§ **Your instructions**:
Where the word "linejoin" appears in a line below, copy the whole line.

Stored data entries:
-*-
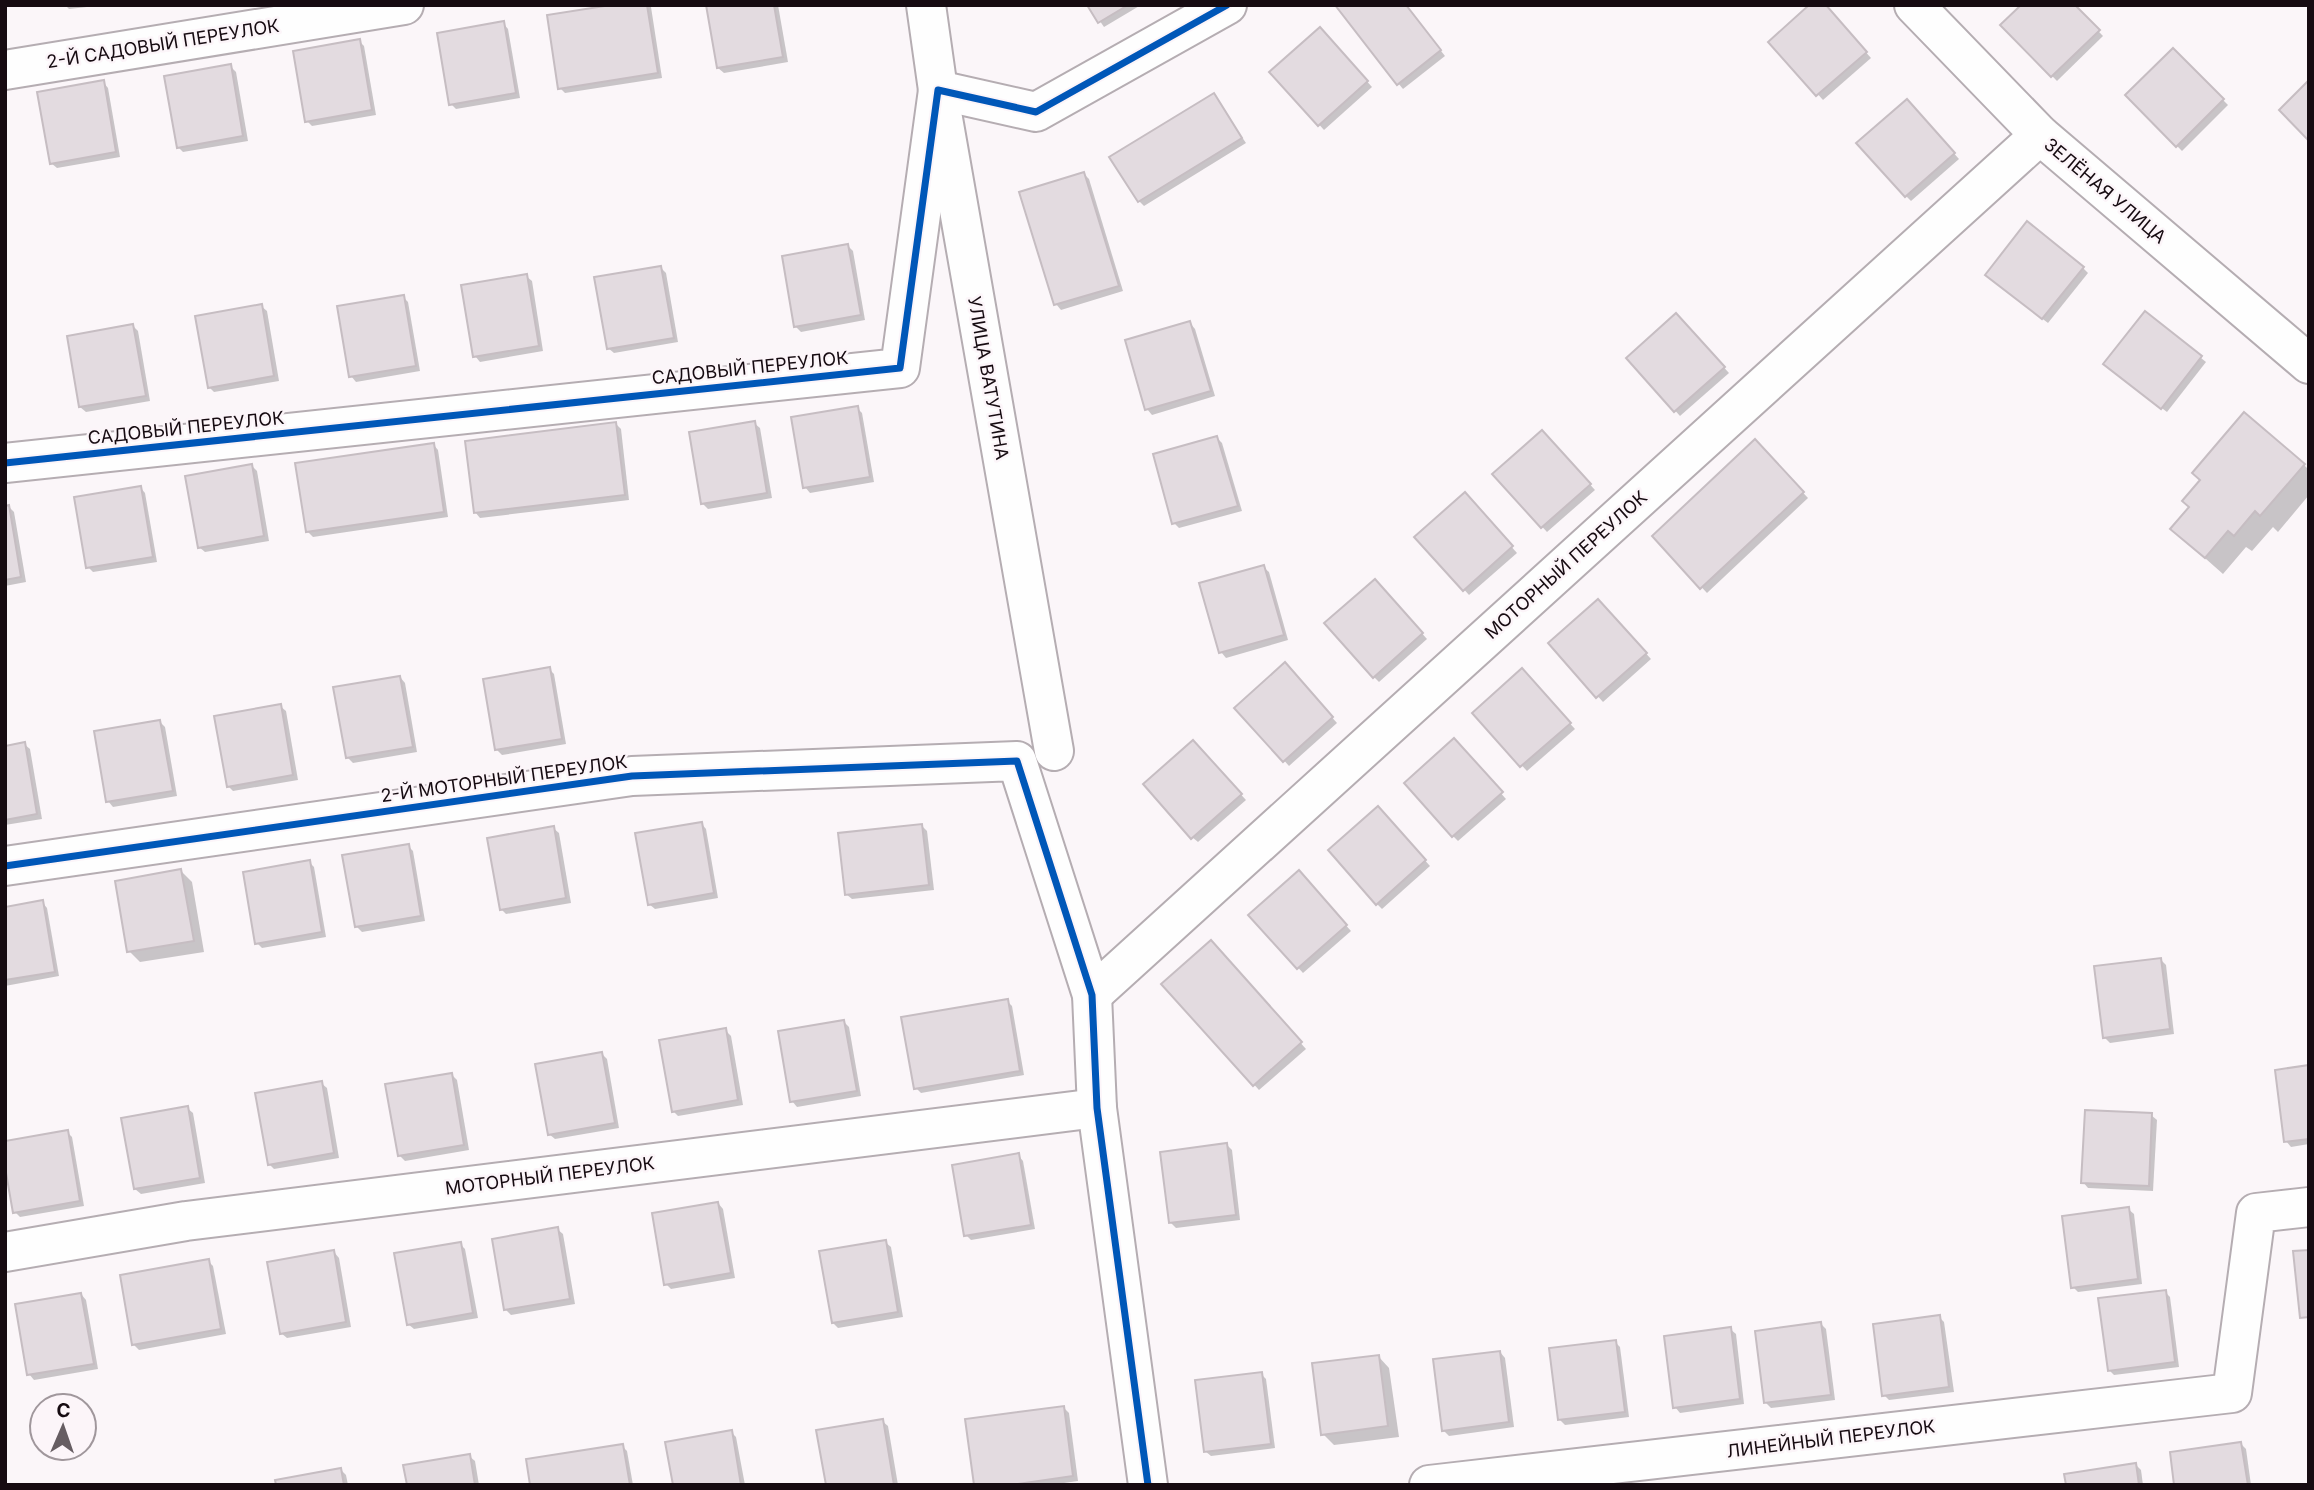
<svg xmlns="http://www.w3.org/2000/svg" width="2314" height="1490" font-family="Inter,sans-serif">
  <rect width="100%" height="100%" fill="#fbf6f9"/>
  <g fill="#0003">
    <path d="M65,5H105L69,9Z"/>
    <path d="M623,5L651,7L662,78L565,93L560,88Z"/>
    <path d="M708,5H778L788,62L724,73L718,68Z"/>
    <path d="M1089,5H1141L1104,27Z"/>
    <path d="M1405,5L1445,56L1403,89L1398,83Z"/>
    <path d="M1824,5L1871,58L1823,100L1771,42Z"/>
    <path d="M2073,5L2103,36L2057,81L2003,25Z"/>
    <path d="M503,23L508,29L520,98L456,109L451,104Z"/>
    <path d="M1325,35L1372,87L1324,130L1272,72Z"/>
    <path d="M359,41L364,46L376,115L312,126L307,121Z"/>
    <path d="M2173,50L2228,105L2182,151L2127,95Z"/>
    <path d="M230,66L236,72L248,141L183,152L178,147Z"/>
    <path d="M103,82L108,88L120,157L57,168L51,163Z"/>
    <path d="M1213,95L1246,143L1144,206L1139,201Z"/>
    <path d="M1907,101L1959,159L1911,201L1906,196Z"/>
    <path d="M1084,174L1089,179L1123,291L1061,310L1056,304Z"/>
    <path d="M848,246L853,251L865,320L801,332L796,327Z"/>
    <path d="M661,268L666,273L678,342L614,353L608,348Z"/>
    <path d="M2083,268L2088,273L2048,323L1992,280Z"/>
    <path d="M526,276L532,281L543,351L480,362L475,356Z"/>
    <path d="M403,297L408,302L420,371L356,382L351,376Z"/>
    <path d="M261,306L267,311L279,381L214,392L209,387Z"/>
    <path d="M2145,313L2206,362L2167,412L2111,369Z"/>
    <path d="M1676,315L1729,373L1680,416L1628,358Z"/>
    <path d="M1190,323L1195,329L1215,396L1152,415L1147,409L1127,342Z"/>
    <path d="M133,326L138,331L150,401L86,412L80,407Z"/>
    <path d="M857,408L862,413L874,482L810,493L805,487Z"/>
    <path d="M754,423L760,428L772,498L708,509L703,504Z"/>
    <path d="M616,424L621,429L629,500L480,518L475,512Z"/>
    <path d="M1542,432L1595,490L1547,532L1494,474Z"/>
    <path d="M1217,438L1222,443L1242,511L1179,528L1174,523Z"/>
    <path d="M1755,442L1808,498L1707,593L1654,536Z"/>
    <path d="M433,444L438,450L448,517L313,537L308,532Z"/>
    <path d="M2304,465L2309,470V495L2278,532L2273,527L2252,551L2246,547L2223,574L2172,529Z"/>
    <path d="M252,466L257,471L269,541L205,552L199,547Z"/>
    <path d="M140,487L145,493L157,562L93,572L88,567Z"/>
    <path d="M1470,500L1517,553L1469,595L1417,537Z"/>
    <path d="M9,507L14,512L26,582L5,586V508Z"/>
    <path d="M1263,567L1269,572L1288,640L1226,658L1221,652Z"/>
    <path d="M1375,581L1427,639L1379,682L1374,677Z"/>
    <path d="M1598,601L1651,659L1603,702L1551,644Z"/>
    <path d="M549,669L554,674L566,744L502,755L497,750Z"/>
    <path d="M1290,670L1337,723L1289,766L1237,708Z"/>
    <path d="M1522,671L1575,729L1527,771L1474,713Z"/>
    <path d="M400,677L405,683L417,752L353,763L347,757Z"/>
    <path d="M280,706L286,711L298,780L233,791L228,786Z"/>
    <path d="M160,722L165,727L177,796L113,807L108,801Z"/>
    <path d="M1454,741L1506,799L1458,841L1453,836Z"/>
    <path d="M1193,742L1246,800L1198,842L1192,837Z"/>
    <path d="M24,744L30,749L42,819L5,825V747Z"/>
    <path d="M1378,808L1430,866L1382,909L1377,904Z"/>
    <path d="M701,823L706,829L718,898L655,909L649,904Z"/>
    <path d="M922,826L927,831L934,890L852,899L846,894Z"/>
    <path d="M553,828L559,833L571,903L506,914L501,909Z"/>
    <path d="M408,846L413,851L425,921L362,932L356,926Z"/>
    <path d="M309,862L314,867L326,937L262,948L257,943Z"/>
    <path d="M181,871L192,882L204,952L140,962L129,951Z"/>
    <path d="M1304,878L1351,931L1303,973L1250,915Z"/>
    <path d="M42,902L47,908L59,976L5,986V909Z"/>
    <path d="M1216,947L1306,1049L1259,1090L1164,984Z"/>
    <path d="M2160,959L2166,965L2174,1034L2110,1043L2105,1038Z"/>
    <path d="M1007,1001L1012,1006L1024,1075L921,1093L916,1088Z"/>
    <path d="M844,1022L849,1027L861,1096L797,1107L792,1101Z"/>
    <path d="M725,1030L731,1036L743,1105L678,1116L673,1111Z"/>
    <path d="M602,1054L607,1059L619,1128L555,1139L549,1134Z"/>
    <path d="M2309,1067V1144L2291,1147L2286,1141Z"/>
    <path d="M452,1075L457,1080L469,1150L405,1161L399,1155Z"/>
    <path d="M321,1083L327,1088L339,1158L274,1169L269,1164Z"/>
    <path d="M187,1108L193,1113L205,1183L141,1194L135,1189Z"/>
    <path d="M2151,1115L2157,1120L2153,1191L2088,1188L2083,1182Z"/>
    <path d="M67,1132L72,1137L84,1206L20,1217L15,1212Z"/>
    <path d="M1226,1144L1232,1150L1240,1220L1176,1228L1171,1223Z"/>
    <path d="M1018,1155L1023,1161L1035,1229L971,1240L966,1235Z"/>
    <path d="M718,1203L723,1209L735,1278L671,1289L666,1284Z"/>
    <path d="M2128,1209L2134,1214L2142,1284L2078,1292L2073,1287Z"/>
    <path d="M557,1229L563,1234L575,1304L511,1315L506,1310Z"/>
    <path d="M885,1242L891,1247L903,1317L838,1328L833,1323Z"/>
    <path d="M460,1244L465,1249L478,1318L414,1329L408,1324Z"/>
    <path d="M334,1252L339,1258L351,1327L287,1338L281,1333Z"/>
    <path d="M208,1261L213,1266L226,1334L139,1350L134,1345Z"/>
    <path d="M2165,1292L2170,1297L2179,1367L2114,1375L2109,1370Z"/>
    <path d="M81,1294L86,1300L98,1369L34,1380L29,1374Z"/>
    <path d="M1939,1317L1944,1322L1954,1392L1889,1400L1884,1395Z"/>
    <path d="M1821,1324L1826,1329L1835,1400L1771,1408L1765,1402Z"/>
    <path d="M1730,1329L1736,1334L1744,1404L1680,1413L1675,1407Z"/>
    <path d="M1615,1342L1620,1347L1629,1417L1565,1425L1559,1419Z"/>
    <path d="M1500,1352L1505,1358L1514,1427L1449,1436L1444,1431Z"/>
    <path d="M1378,1356L1389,1368L1399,1437L1334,1445L1323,1434Z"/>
    <path d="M1261,1374L1266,1379L1275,1448L1211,1456L1205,1451Z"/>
    <path d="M1064,1408L1069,1413L1078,1481L1050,1485H976Z"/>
    <path d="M882,1421L888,1426L898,1485H827Z"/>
    <path d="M731,1432L736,1437L745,1485H674Z"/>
    <path d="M2241,1444L2246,1449L2251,1485H2176Z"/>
    <path d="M622,1446L627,1451L633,1485H532Z"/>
    <path d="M469,1456L475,1461L479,1485H408Z"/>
    <path d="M2136,1465L2141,1470L2143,1485H2067Z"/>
    <path d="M341,1470L346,1475L348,1485H277Z"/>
  </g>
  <g fill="#e3dbe0" stroke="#c6bdc2" stroke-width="2">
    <path d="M611,5H647L658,73L558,89L547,15Z"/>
    <path d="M706,5H774L783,57L717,68Z"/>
    <path d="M1087,5H1128L1098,23Z"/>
    <path d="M1335,5H1406L1441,50L1397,85Z"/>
    <path d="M1809,5H1826L1867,52L1816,96L1768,42Z"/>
    <path d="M2021,5H2075L2100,30L2051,77L2000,25Z"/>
    <path d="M504,21L516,93L449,105L437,33Z"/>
    <path d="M1320,27L1368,81L1318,126L1269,72Z"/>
    <path d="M360,39L372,110L305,122L293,51Z"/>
    <path d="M2173,48L2224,99L2176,147L2125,95Z"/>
    <path d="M231,64L243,136L177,148L164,76Z"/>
    <path d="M104,80L116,152L50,164L37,92Z"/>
    <path d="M2309,80V141L2279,110Z"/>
    <path d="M1214,93L1242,138L1138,202L1109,157Z"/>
    <path d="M1907,99L1955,153L1905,197L1856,143Z"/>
    <path d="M1084,172L1119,286L1054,305L1019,192Z"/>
    <path d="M2027,221L2084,267L2042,319L1985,275Z"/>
    <path d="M848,244L861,315L794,327L782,256Z"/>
    <path d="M661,266L674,338L607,349L594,277Z"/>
    <path d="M527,274L539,346L473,357L461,285Z"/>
    <path d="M404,295L416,366L349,377L337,306Z"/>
    <path d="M262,304L274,376L208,388L195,316Z"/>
    <path d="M2145,311L2202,356L2161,409L2103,364Z"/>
    <path d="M1676,313L1725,367L1674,412L1626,358Z"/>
    <path d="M1190,321L1211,391L1145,410L1125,340Z"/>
    <path d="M133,324L146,396L79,407L67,336Z"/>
    <path d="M858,406L870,477L803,488L791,417Z"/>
    <path d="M2244,412L2305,464L2260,516L2255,511L2234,536L2228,531L2205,558L2170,529L2189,507L2182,501L2200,480L2192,473Z"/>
    <path d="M755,421L767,493L701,504L689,432Z"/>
    <path d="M616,422L625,495L474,513L465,441Z"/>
    <path d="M1542,430L1591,484L1541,528L1492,474Z"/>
    <path d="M1217,436L1238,506L1172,524L1153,454Z"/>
    <path d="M1755,439L1804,492L1700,589L1652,536Z"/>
    <path d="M434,443L444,512L306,532L295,463Z"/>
    <path d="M252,464L264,536L198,548L185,476Z"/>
    <path d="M141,486L153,557L86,568L74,497Z"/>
    <path d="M1465,492L1513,546L1463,591L1414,537Z"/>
    <path d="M9,505L21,577L5,580V506Z"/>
    <path d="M1264,565L1284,635L1219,653L1199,583Z"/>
    <path d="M1375,579L1423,633L1373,678L1324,623Z"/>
    <path d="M1598,599L1647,653L1596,698L1548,643Z"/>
    <path d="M1285,662L1333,717L1283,762L1234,708Z"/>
    <path d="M550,667L562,739L495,750L483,679Z"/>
    <path d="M1522,668L1571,723L1520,767L1472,713Z"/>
    <path d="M400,676L413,747L346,758L333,687Z"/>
    <path d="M281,704L293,775L227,787L214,716Z"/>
    <path d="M160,720L173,791L106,802L94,731Z"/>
    <path d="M1454,738L1503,792L1452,837L1404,783Z"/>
    <path d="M1193,740L1242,794L1191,839L1143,784Z"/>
    <path d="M25,742L37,814L5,820V746Z"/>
    <path d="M1378,806L1426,860L1376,905L1328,850Z"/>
    <path d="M702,822L714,893L648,905L635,833Z"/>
    <path d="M922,824L929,885L845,895L838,833Z"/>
    <path d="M554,826L566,898L500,910L487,838Z"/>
    <path d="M409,844L421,916L355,927L342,855Z"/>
    <path d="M310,860L322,932L255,944L243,872Z"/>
    <path d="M181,869L194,941L127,952L115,881Z"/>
    <path d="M1299,870L1347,925L1297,969L1248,915Z"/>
    <path d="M43,900L55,972L5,980V907Z"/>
    <path d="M1211,940L1302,1042L1253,1086L1161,984Z"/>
    <path d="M2161,958L2170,1029L2103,1038L2094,966Z"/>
    <path d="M1008,999L1020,1071L914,1089L901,1017Z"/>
    <path d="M844,1020L857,1091L790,1102L778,1031Z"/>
    <path d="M726,1028L738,1100L672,1112L659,1040Z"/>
    <path d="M602,1052L615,1123L548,1135L535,1064Z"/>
    <path d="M2309,1065V1139L2284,1142L2275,1070Z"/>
    <path d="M452,1073L464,1145L398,1156L385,1084Z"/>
    <path d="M322,1081L334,1153L268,1165L255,1093Z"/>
    <path d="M188,1106L200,1178L134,1189L121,1118Z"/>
    <path d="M2085,1110L2152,1113L2149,1186L2081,1183Z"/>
    <path d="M68,1130L80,1201L13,1213L5,1167V1141Z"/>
    <path d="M1227,1143L1236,1215L1169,1223L1160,1152Z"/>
    <path d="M1019,1153L1031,1225L964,1236L952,1165Z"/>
    <path d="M718,1202L731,1273L664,1285L652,1213Z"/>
    <path d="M2129,1207L2138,1279L2071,1288L2062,1216Z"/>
    <path d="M558,1227L570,1299L504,1310L492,1239Z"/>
    <path d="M886,1240L898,1312L832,1323L819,1251Z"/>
    <path d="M461,1242L473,1313L407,1325L394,1253Z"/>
    <path d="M334,1250L346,1322L280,1334L267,1262Z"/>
    <path d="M2309,1250V1317L2300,1318L2293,1251Z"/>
    <path d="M209,1259L221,1329L132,1345L120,1275Z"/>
    <path d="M2166,1290L2175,1362L2108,1371L2098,1298Z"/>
    <path d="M81,1293L94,1364L27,1375L15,1304Z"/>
    <path d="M1940,1315L1949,1387L1882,1396L1873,1324Z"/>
    <path d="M1821,1322L1831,1395L1764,1403L1755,1331Z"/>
    <path d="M1731,1327L1740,1399L1673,1408L1664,1336Z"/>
    <path d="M1616,1340L1625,1412L1558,1420L1549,1348Z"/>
    <path d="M1500,1351L1509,1422L1442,1431L1433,1359Z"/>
    <path d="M1379,1355L1388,1426L1321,1435L1312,1363Z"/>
    <path d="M1262,1372L1271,1444L1204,1452L1195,1380Z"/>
    <path d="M1064,1406L1073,1476L1011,1485H974L965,1419Z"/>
    <path d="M883,1419L894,1485H826L816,1430Z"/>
    <path d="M732,1430L741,1485H673L665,1442Z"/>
    <path d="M2241,1442L2248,1485H2174L2170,1452Z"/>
    <path d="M623,1444L630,1485H530L526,1459Z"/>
    <path d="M470,1454L475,1485H407L403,1465Z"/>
    <path d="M2136,1463L2139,1485H2066L2064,1474Z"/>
    <path d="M341,1468L344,1485H276L275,1480Z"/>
  </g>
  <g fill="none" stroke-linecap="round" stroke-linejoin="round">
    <g stroke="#b5adb2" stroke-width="42">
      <g id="minor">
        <path d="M926,5L938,90L1054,751"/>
        <path d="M1914,5L2040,135L2309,364"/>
        <path d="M5,70L404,5"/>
        <path d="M5,463L900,368L938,90L1036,112L1227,5"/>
        <path d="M5,866L632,776L1017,761L1092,995L1097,1108L1148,1485"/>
        <path d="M1092,995L2040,135"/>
        <path d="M5,1252L186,1221L1097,1108"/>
        <path d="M1429,1485L2232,1393L2256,1213L2309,1207"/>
      </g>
    </g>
    <use href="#minor" stroke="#fefefe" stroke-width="38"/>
    <g stroke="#fcf5f9" stroke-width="11">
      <g id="cycleway">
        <path d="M5,463L900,368L938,90L1036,112L1227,5"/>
        <path d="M5,866L632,776L1017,761L1092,995L1097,1108L1148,1485"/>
      </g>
    </g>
    <use href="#cycleway" stroke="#0057b8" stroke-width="7"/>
  </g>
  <g text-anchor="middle" stroke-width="5" stroke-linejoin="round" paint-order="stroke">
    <g font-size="18" fill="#160b11" stroke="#fcf5f9">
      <text transform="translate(163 44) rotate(-9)" y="6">2-Й САДОВЫЙ ПЕРЕУЛОК</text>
      <text transform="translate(2105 191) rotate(40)" y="6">ЗЕЛЁНАЯ УЛИЦА</text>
      <text transform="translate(750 368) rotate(-6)" y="6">САДОВЫЙ ПЕРЕУЛОК</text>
      <text transform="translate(988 378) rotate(80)" y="6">УЛИЦА ВАТУТИНА</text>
      <text transform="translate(186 428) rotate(-6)" y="6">САДОВЫЙ ПЕРЕУЛОК</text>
      <text transform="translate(1566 565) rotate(-42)" y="6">МОТОРНЫЙ ПЕРЕУЛОК</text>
      <text transform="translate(504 779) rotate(-8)" y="6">2-Й МОТОРНЫЙ ПЕРЕУЛОК</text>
      <text transform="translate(550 1176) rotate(-7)" y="6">МОТОРНЫЙ ПЕРЕУЛОК</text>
      <text transform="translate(1831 1439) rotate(-7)" y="6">ЛИНЕЙНЫЙ ПЕРЕУЛОК</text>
    </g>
  </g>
  <rect width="2314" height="1490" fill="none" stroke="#160b11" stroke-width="14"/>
  <g transform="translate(63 1427) rotate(2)"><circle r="33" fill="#fcf5f9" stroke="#a0979c" stroke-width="2"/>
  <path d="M0-5L12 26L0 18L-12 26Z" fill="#665d62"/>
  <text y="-10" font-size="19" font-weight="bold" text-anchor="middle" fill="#160b11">С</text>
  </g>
</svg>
-*-
§ **Written response**:
  <g fill="none" stroke-linecap="round" stroke-linejoin="round">
  <g text-anchor="middle" stroke-width="5" stroke-linejoin="round" paint-order="stroke">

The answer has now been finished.